A JavaScript implementation of RQL is available on the RQL github project. This version runs a CommonJS module with async support and runs on NodeJS, Dojo 1.6, RequireJS, Narwhal and any other CommonJS platform (it is pure JavaScript), and is integrated into Persevere 2.0.

The most basic way to use the JavaScript implementation is to query a JavaScript array. To do this we prepare our query, and execute:

var query = require("rql/js-array").query;
// some sample data:
var products = [
  {price:14.99, rating: 5},
  {price:5.99, rating: 3}];

var underTen = query("price<10");
var productsUnderTen = underTen(products);
productsUnderTen.length -> 1

Using RQL with Persevere

RQL is the core query language for Persevere 2.0. Persevere runs on NodeJS and provides a JSON-oriented HTTP/REST interface to various data stores. This interface includes support for RQL. With Persevere, you can create a new data store (using the included data explorer) or by creating one programmatically. The Persevere example wiki includes a Page model as an example store. We can easily query the store with RQL-based URLs. For example, to find the first 10 pages that have a status of “published”:

GET /Page/?status=published&limit(10)

In this example, we sort the pages by the author, and list the author and status, limiting to 10 items, starting at an offset of 10:

GET /Page/?sort(createdBy)&select(createdBy,status)&limit(10,10)
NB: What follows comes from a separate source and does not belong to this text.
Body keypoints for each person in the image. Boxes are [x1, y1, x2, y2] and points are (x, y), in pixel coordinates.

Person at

The composibility of RQL gives Persevere powerful web-based querying to data stores. Persevere uses the RQL parser module to parse the queries and deliver them to the underlying data store (converts to MongoDB queries, SQL queries, etc.).
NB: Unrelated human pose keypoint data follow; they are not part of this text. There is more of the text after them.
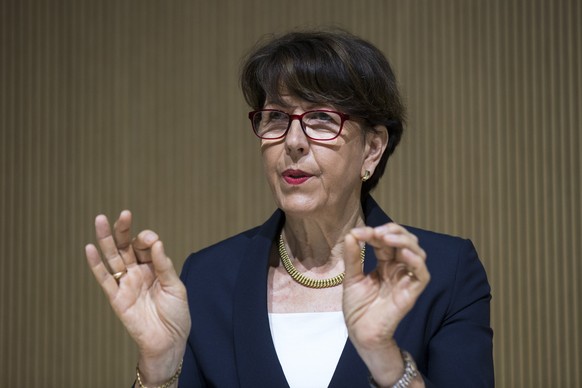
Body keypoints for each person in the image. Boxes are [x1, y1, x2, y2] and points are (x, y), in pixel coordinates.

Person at [85, 29, 494, 387]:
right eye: (277, 116)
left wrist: (385, 359)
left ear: (372, 148)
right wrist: (159, 368)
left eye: (319, 118)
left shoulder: (443, 271)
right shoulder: (208, 278)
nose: (293, 141)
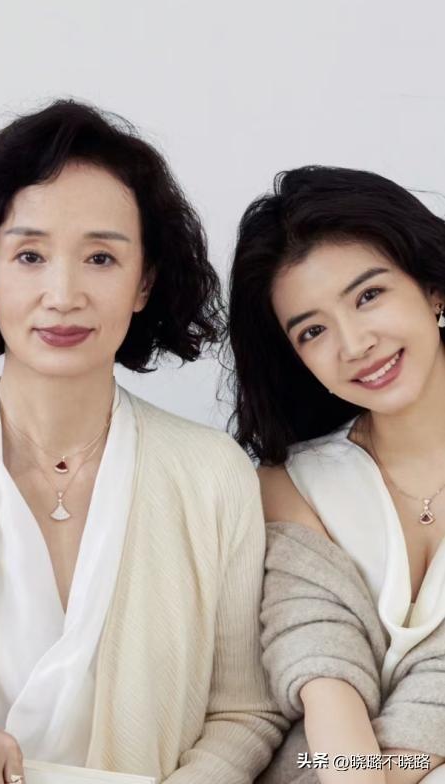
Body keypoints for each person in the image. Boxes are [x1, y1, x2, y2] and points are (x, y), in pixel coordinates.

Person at [0, 100, 285, 784]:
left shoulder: (213, 475)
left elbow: (245, 714)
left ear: (144, 282)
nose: (63, 294)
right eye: (29, 255)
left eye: (101, 257)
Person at [227, 165, 445, 784]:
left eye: (368, 296)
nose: (353, 344)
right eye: (313, 330)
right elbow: (323, 673)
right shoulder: (291, 484)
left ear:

The RQL implementation in Persevere also lets us generate queries using JavaScript chaining, allowing us to create queries in JavaScript with a similar look to URL-based queries. The previous two examples can be done in JavaScript. First we can filter and limit:

var Page = require("model/page").Page;
Page.query().eq("status","published").limit(10).forEach(function(page){
  // this is called for each item returned from the query
});

And we can sort, select, and limit:

var Page = require("model/page").Page;
Page.query().sort("createdBy").select("createdBy","status").limit(10,10).forEach(function(page){
  // process each item
});

The query is sent to the underlying data source (can be in memory, MongoDB, Redis, etc) once an array method is called. Array methods include forEach, map, filter, and other iterative array methods.

Using RQL with Dojo

We can also use RQL from Dojo. Download the RQL source files into your JavaScript directory and then you can make queries with RQL. A particularly powerful use case for RQL is as a query engine for Dojo object stores (the new store API introduced in 1.6). Replacing the query engine of an object store is as simple as setting the queryEngine to the RQL query executor:

define("my-module", ["dojo/store/Memory", "rql/js-array"],
function(Memory, jsArray){
  var memoryStore = new Memory({data:myData});
  memoryStore.queryEngine = jsArray.query;
  memoryStore.query("price<10&sort(rating)").forEach(function(product){
    // handle each product
  });
});

We can also utilize the JavaScript chaining API with the rql/query module in Dojo as well.

Adding Operators

RQL is designed to be extensible. The JavaScript makes it easy to add new operators. We can simply add a new operator to the operators object, exported from rql/js-array. Let’s imagine we want to add a operator that finds all products that are on sale for at least a given percentage:

define("my-module", ["rql/js-array"],
function(jsArray){
  jsArray.operators.saleAt = function(percent){
    var result = [];
    for(var i = 0, length = this.length; i < length; i++){
      var item = this[i];
      if((item.regularPrice - item.salePrice) / item.salePrice * 100 > percent){
        result.push(item);
      } 
    }
    return result;
  };
  var productsOnSaleForMoreThan20PercentOff = jsArray.query("saleAt(20)")(products);
});

Future implementation work will include a tool for generating map and reduce functions based on RQL queries, and templating tools.

RQL: A Modern Query Language

RQL is designed for modern application development. It is built for the web, ready for NoSQL, and highly extensible with simple syntax. This is a query language for next generation database interaction.